Adrien - Jeudi 15 Janvier 2026

🍻 Le syndrome d'auto-brasserie: quand notre corps fabrique lui-même de l'alcool jusqu'à l'ivresse

Connaissez-vous cet étrange phénomène qui conduit certaines personnes à ressentir les effets de l'ivresse sans avoir consommé la moindre boisson alcoolisée ?

Cette condition, appelée syndrome d'auto-brasserie, voit des microorganismes intestinaux transformer les aliments en éthanol. Une recherche récente a précisé quelles bactéries et quels mécanismes biologiques sont en cause, offrant de nouvelles pistes pour affiner le diagnostic et la prise en charge.


Image d'illustration Unsplash

Cette affection rare demeure largement méconnue, ce qui entraîne souvent des années d'erreurs de diagnostiques. Les patients subissent alors des épisodes d'intoxication alcoolique en l'absence de toute consommation, avec des conséquences potentielles sur leur bien-être, leur vie relationnelle et parfois même avec la loi. La complexité des tests et une formation parfois insuffisante des soignants rendent la détection de ce trouble particulièrement ardue.


Pour approfondir la connaissance de ce syndrome, une équipe a comparé le microbiote intestinal de patients, de leurs conjoints non affectés et de participants en bonne santé. Les analyses ont montré que les échantillons de selles des patients généraient des quantités d'éthanol bien plus importantes lors des périodes symptomatiques. Cette découverte indique la possibilité de mettre au point un test diagnostique simple, fondé sur l'analyse des selles.

Les travaux ont également permis d'observer que certaines bactéries, notamment Escherichia coli et Klebsiella pneumoniae, paraissent occuper une place centrale dans cette production d'alcool interne.
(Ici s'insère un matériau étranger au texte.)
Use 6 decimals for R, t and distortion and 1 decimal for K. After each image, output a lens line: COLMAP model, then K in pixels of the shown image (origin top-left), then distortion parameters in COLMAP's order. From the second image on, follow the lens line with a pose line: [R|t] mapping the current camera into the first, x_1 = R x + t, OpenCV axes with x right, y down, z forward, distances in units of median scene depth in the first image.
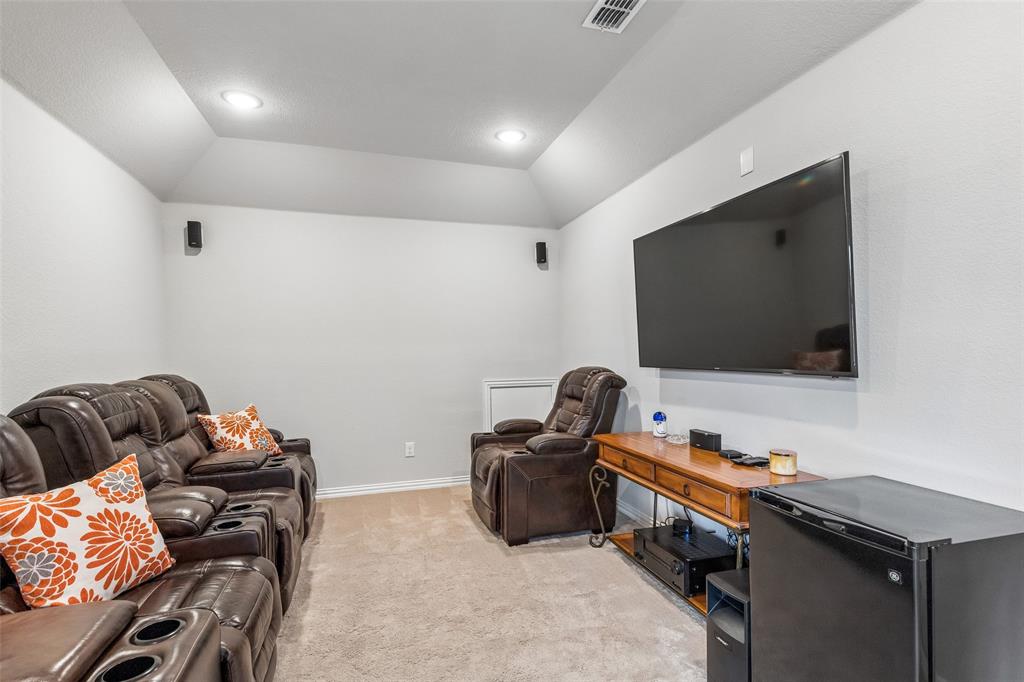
lens RADIAL K [[470.4, 0, 513.0], [0, 470.4, 344.3], [0, 0, 1]] dist [0.008380, -0.002705]
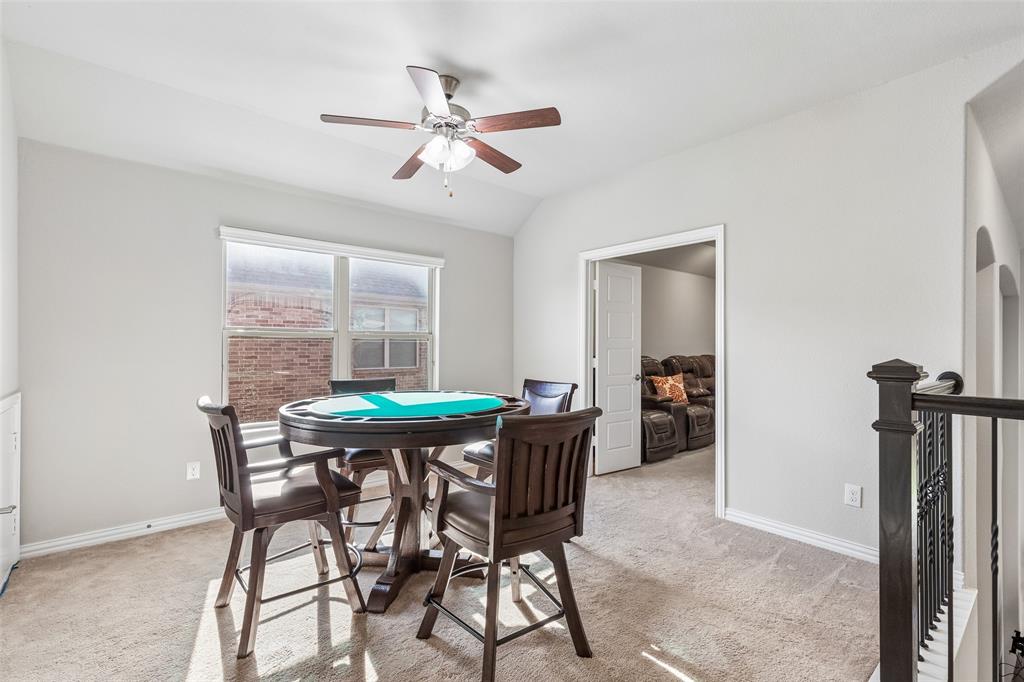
lens RADIAL K [[470.4, 0, 513.8], [0, 470.4, 342.4], [0, 0, 1]] dist [0.008380, -0.002705]
pose [[0.380335, 0.002907, -0.924844, 2.326900], [-0.001890, 0.999995, 0.002366, -0.013725], [0.924847, 0.000848, 0.380338, -1.788785]]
Durant les phases de crise, les patients présentent aussi des niveaux accrus d'enzymes associées aux voies de fermentation. Néanmoins, identifier avec exactitude les micro-organismes responsables chez chaque individu constitue encore une procédure longue et minutieuse.
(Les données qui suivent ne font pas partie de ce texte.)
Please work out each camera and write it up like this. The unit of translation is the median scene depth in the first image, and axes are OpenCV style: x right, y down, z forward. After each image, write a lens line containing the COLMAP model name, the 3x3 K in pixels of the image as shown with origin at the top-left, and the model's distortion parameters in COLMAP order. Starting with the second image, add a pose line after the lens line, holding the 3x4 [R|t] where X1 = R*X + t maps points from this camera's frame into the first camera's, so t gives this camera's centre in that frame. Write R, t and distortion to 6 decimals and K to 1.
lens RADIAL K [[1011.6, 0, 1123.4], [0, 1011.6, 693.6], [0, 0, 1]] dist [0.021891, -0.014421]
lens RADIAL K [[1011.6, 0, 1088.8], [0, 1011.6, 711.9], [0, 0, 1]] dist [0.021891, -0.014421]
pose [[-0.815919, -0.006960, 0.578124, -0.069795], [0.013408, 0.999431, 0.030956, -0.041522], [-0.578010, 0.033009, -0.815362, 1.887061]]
Un cas clinique a démontré l'utilité potentielle de la transplantation de microbiote fécal. À la suite de ce traitement, un patient a bénéficié d'une amélioration durable de ses symptômes, les rechutes étant liées à des modifications de sa flore bactérienne. Une seconde transplantation, couplée à un prétraitement antibiotique distinct, a ensuite permis une rémission dépassant seize mois, illustrant le bénéfice que pourrait apporter cette approche.

Ces résultats pourraient donc simplifier le diagnostic et inspirer de nouvelles options thérapeutiques.

L'article, publié dans Nature Microbiology, est le fruit du travail de scientifiques issus de plusieurs institutions. Il participe à une connaissance plus fine des interactions entre notre flore intestinale et notre état de santé, en démontrant comment certains déséquilibres peuvent provoquer des effets aussi surprenants qu'une intoxication à l'éthanol sans consommation d'alcool.